#### EXERCISE DIRECTIONS
Identify each line in the data below that contains the word "Free" and copy those lines. Matches must have the same capitalization.

#### EXERCISE INPUTS

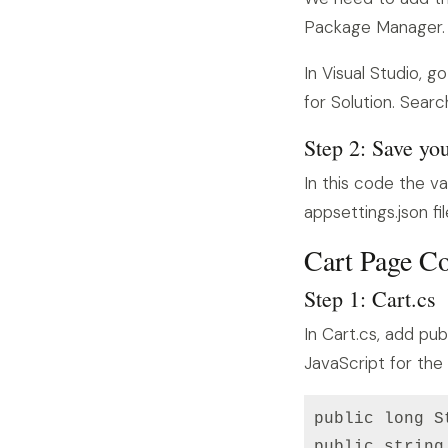
Package Manager.
In Visual Studio,
for Solution. Search
Step 2: Save yo
In this code the va
appsettings.json f
Cart Page C
Step 1: Cart.cs
In Cart.cs, add pub
JavaScript for the
public long S
public string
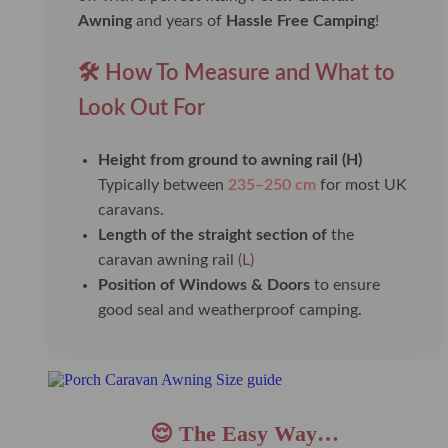
Awning
and years of
Hassle Free Camping
!
🛠️ How To Measure and What to
Look Out For
Height from ground to awning rail (H)
Typically between
235–250 cm
for most UK
caravans.
Length of the straight section of
the
caravan awning rail
(L)
Position of Windows & Doors
to ensure
good seal and weatherproof camping.
😌 The Easy Way…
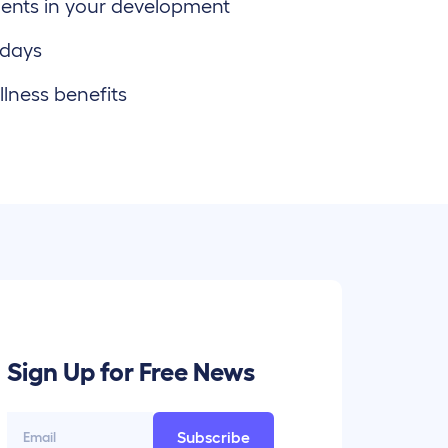
ents in your development
 days
lness benefits
Sign Up for Free News
Subscribe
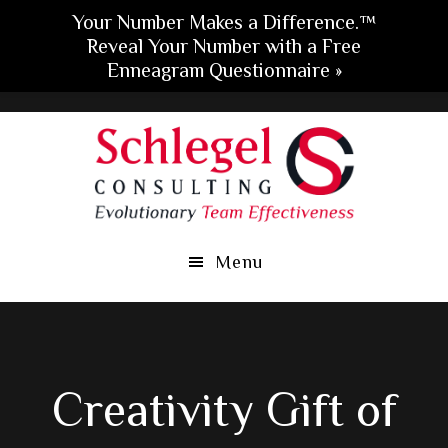
Your Number Makes a Difference.™
Reveal Your Number with a Free
Enneagram Questionnaire »
Skip
Skip
Skip
to
to
to
main
primary
footer
content
sidebar
Menu
Creativity Gift of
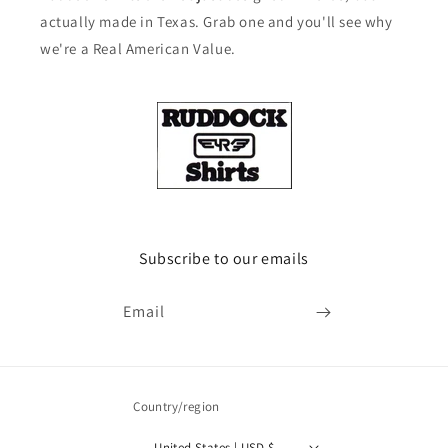
actually made in Texas. Grab one and you'll see why
we're a Real American Value.
Subscribe to our emails
Email
Country/region
United States | USD $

#### YOUR SOLUTION
Hassle Free Camping
Sign Up for Free News
Reveal Your Number with a Free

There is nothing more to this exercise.